その顔は既に上気だっており、目もどこか夢を見ているかの様にうつろだった。
「ねえ君、ちょっとシャツを上にあげてくれる?。」と言って、今まで聴診なぞしたことも無かったのに急に聴診するからと言い出したのだ。
「先生、薬の服用と血液の採取だけしかしないと聞いていますよ。なんで新たな検査が加わったんですか?。」と尋ねても、「いいから。」とまるで聞き入れない。仕方なく聴診に応じていると、聴診器を持っていた手から器具がバタリと落ちて、女医は神波の胸をいきなりさすり始めてしまった。
「先生、くすぐったいですよ、やめてください。」「いいのよ。今、触診しているとこだから動かないで・・。」
女医の目はいよいよ妖しい輝きを放ち、顔を真っ赤にさせながらもどこか虚ろな表情のまま、いきなり神波の体を抱きしめた。
「いいのよ、アタシをめちゃめちゃにしてっ!。」と叫ぶと突然、神波を押し倒してしまった。

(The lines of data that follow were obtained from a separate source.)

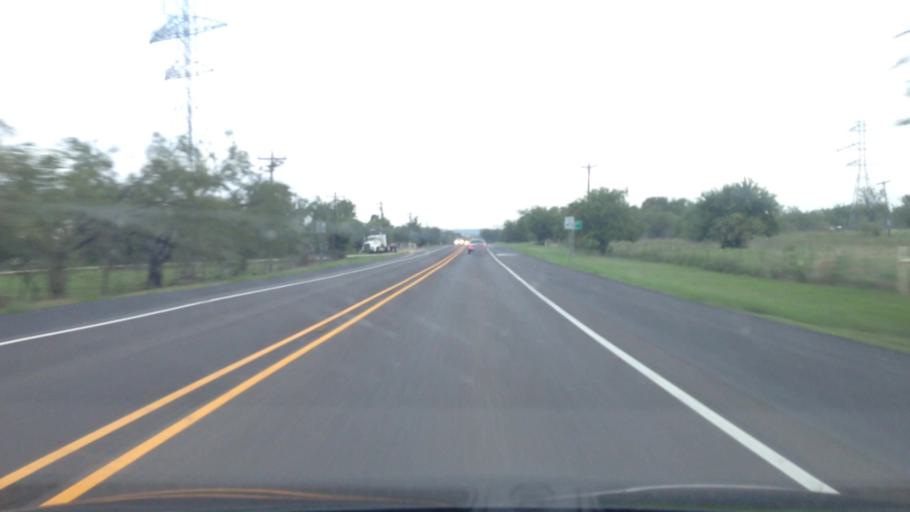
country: US
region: Texas
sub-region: Johnson County
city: Burleson
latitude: 32.5072
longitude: -97.3459
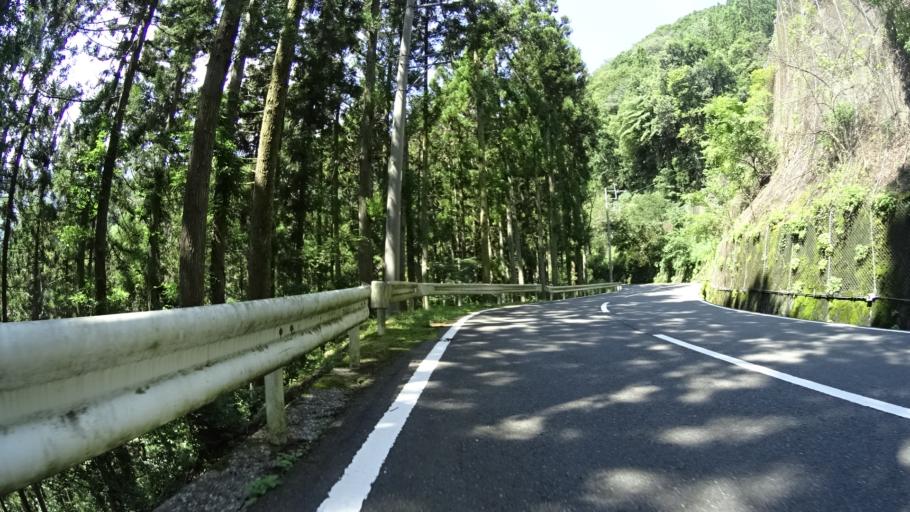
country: JP
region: Gunma
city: Tomioka
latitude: 36.0597
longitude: 138.8470
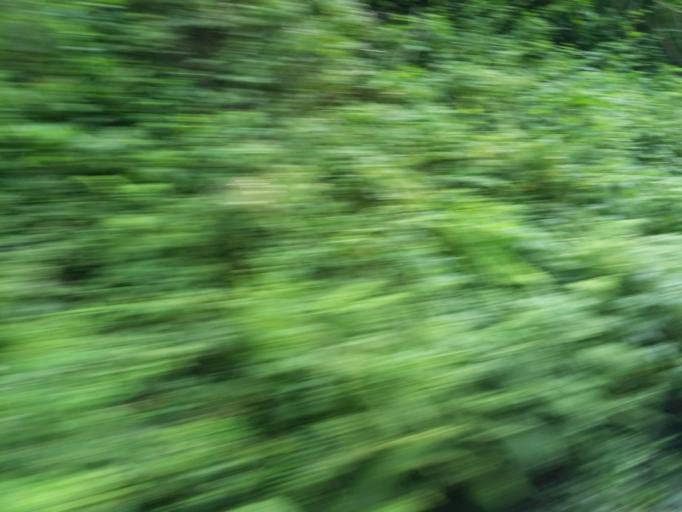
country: GB
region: England
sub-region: Cornwall
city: Par
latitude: 50.3697
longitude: -4.6831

神波は必死にもがいたのだが、「ウフフ・・・。」と女医は笑いながら、凄い力で抱きしめてくる。
「もがいたって無駄よ、もう逃がさないわよ。」と女医が美しくも凄惨せいさんな声でそう言い放つと、自分の服を引き裂いて豊満な胸をあらわにしようとした、まさにその時だった。

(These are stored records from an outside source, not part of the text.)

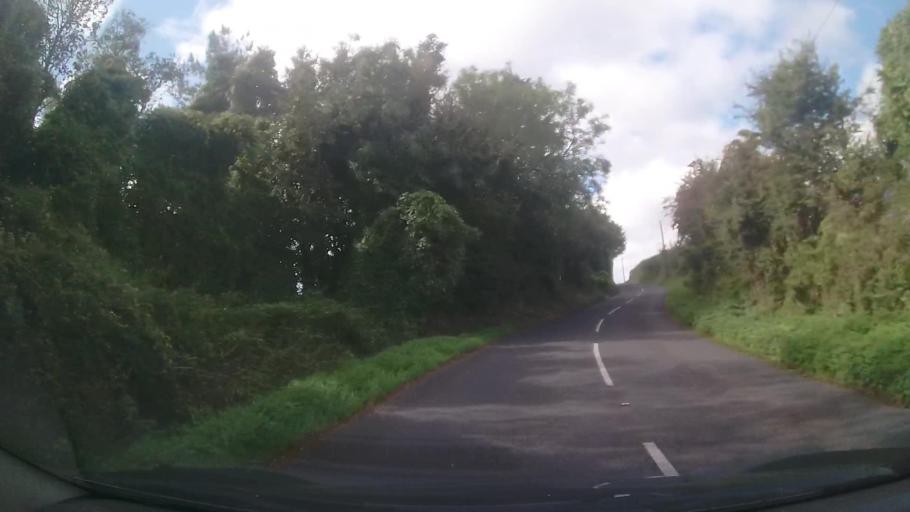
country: GB
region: Wales
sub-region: Pembrokeshire
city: Penally
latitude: 51.6554
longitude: -4.7593
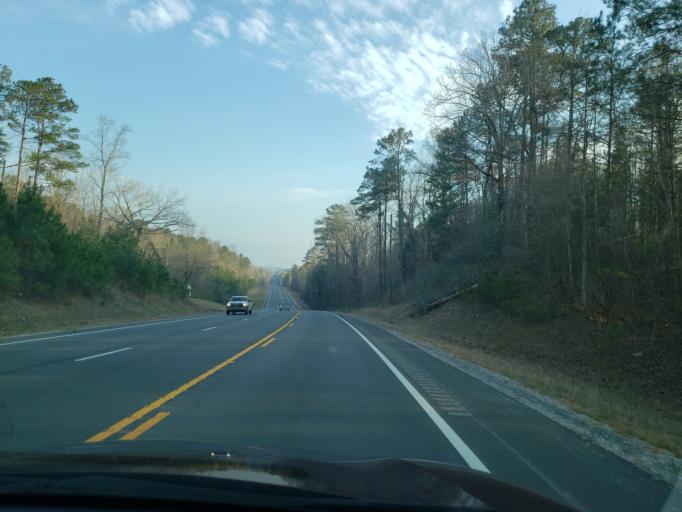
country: US
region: Alabama
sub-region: Hale County
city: Moundville
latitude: 32.8567
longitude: -87.6136
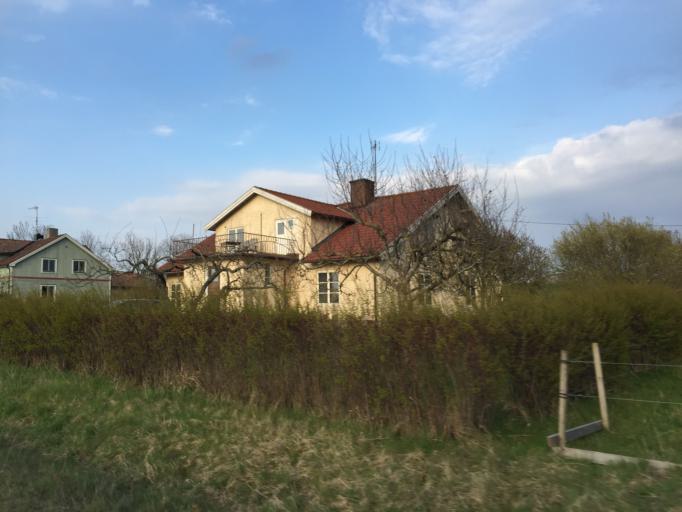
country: SE
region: Stockholm
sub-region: Sodertalje Kommun
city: Pershagen
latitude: 59.0748
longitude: 17.6062
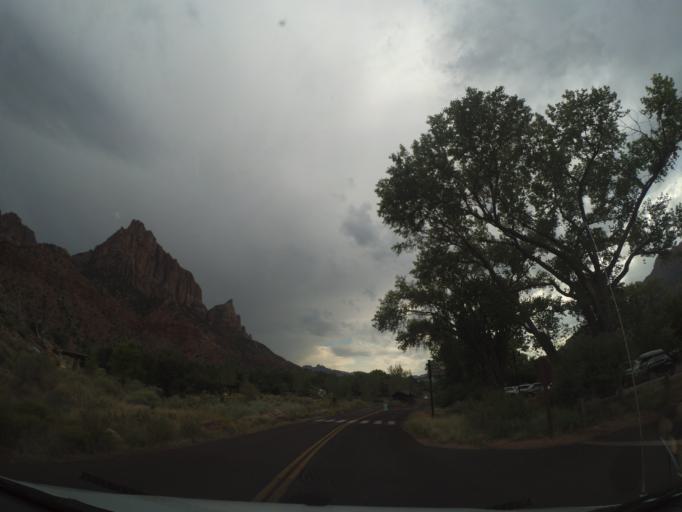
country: US
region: Utah
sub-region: Washington County
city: Hildale
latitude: 37.1992
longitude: -112.9858
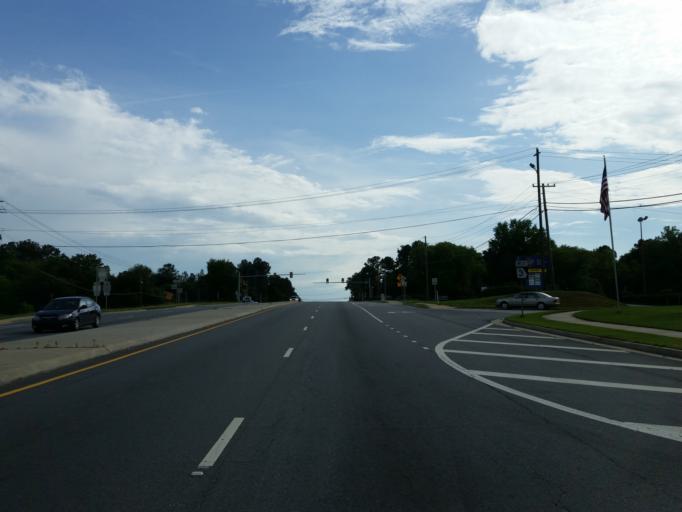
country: US
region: Georgia
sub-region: Cobb County
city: Marietta
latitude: 33.9596
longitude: -84.4982
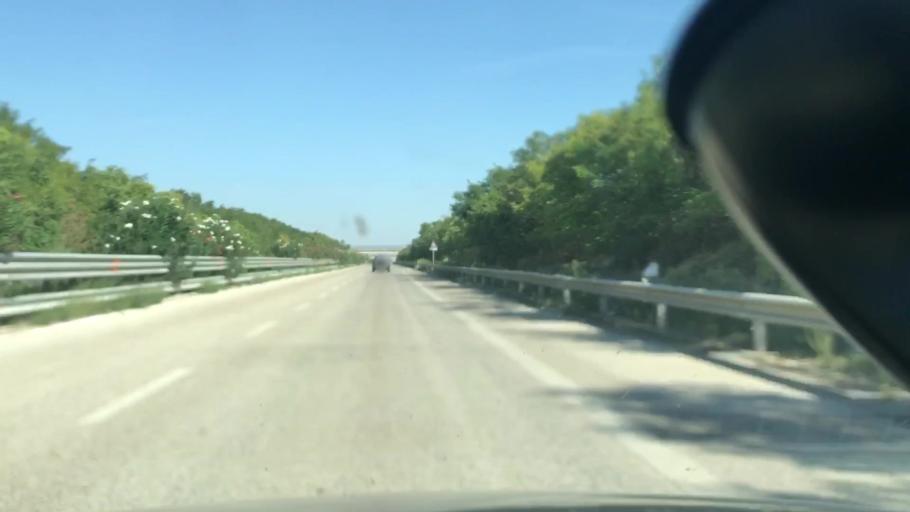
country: IT
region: Apulia
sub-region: Provincia di Foggia
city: Ordona
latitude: 41.2851
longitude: 15.5540
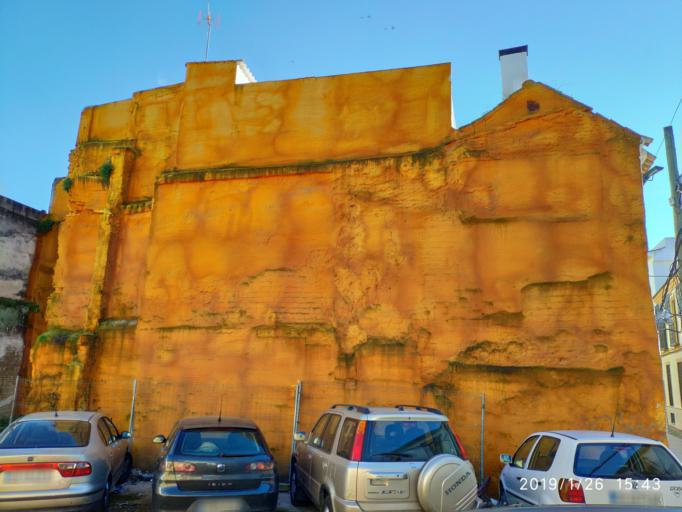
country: ES
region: Andalusia
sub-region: Province of Cordoba
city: Cordoba
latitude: 37.8848
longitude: -4.7740
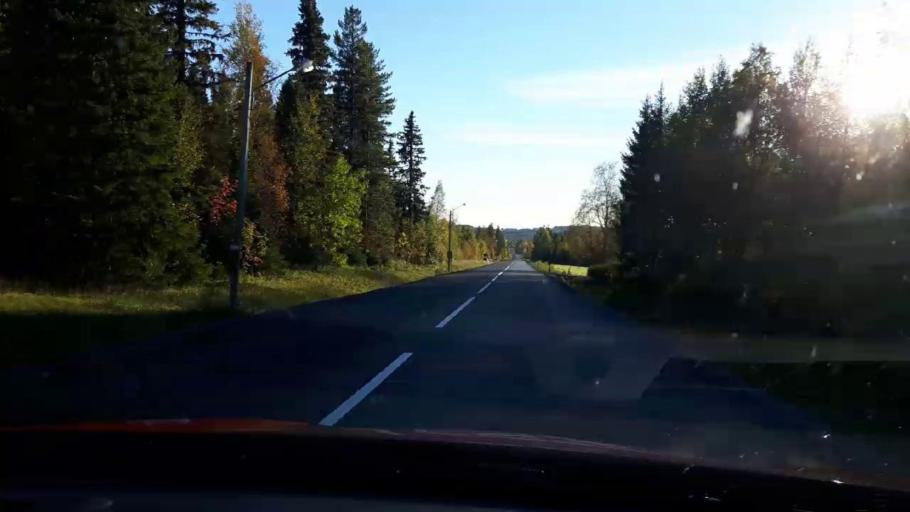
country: SE
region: Jaemtland
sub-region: OEstersunds Kommun
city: Lit
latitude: 63.5618
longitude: 14.9134
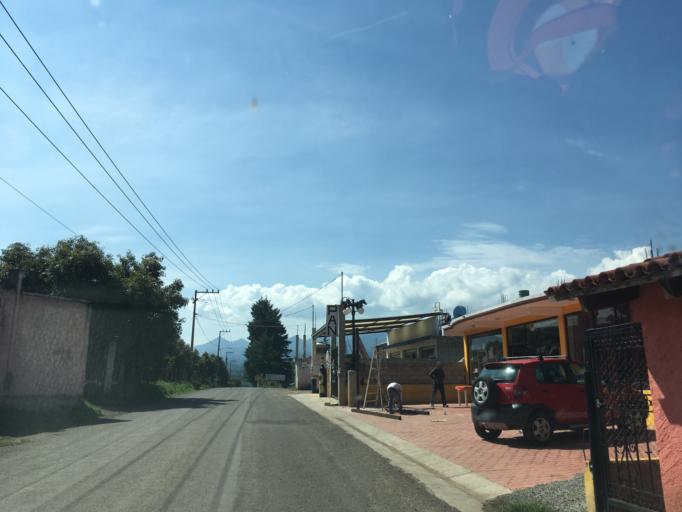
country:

「だめえ~、神波君はアタシのものよっ!。」と叫びつつ、今度は中務が髪を振り乱して、なかば半狂乱の様子で部屋へと乱入してきた。
「うわああああっ。」
さすがに神波もすっかり気が動転してしまい、中務にまで抱きつかれそうになったところで渾身の力を振り絞って起き上がるやいなや、2人に宛て身を食らわせて気絶させるとそのまま建物を飛び出し、走って逃げていった。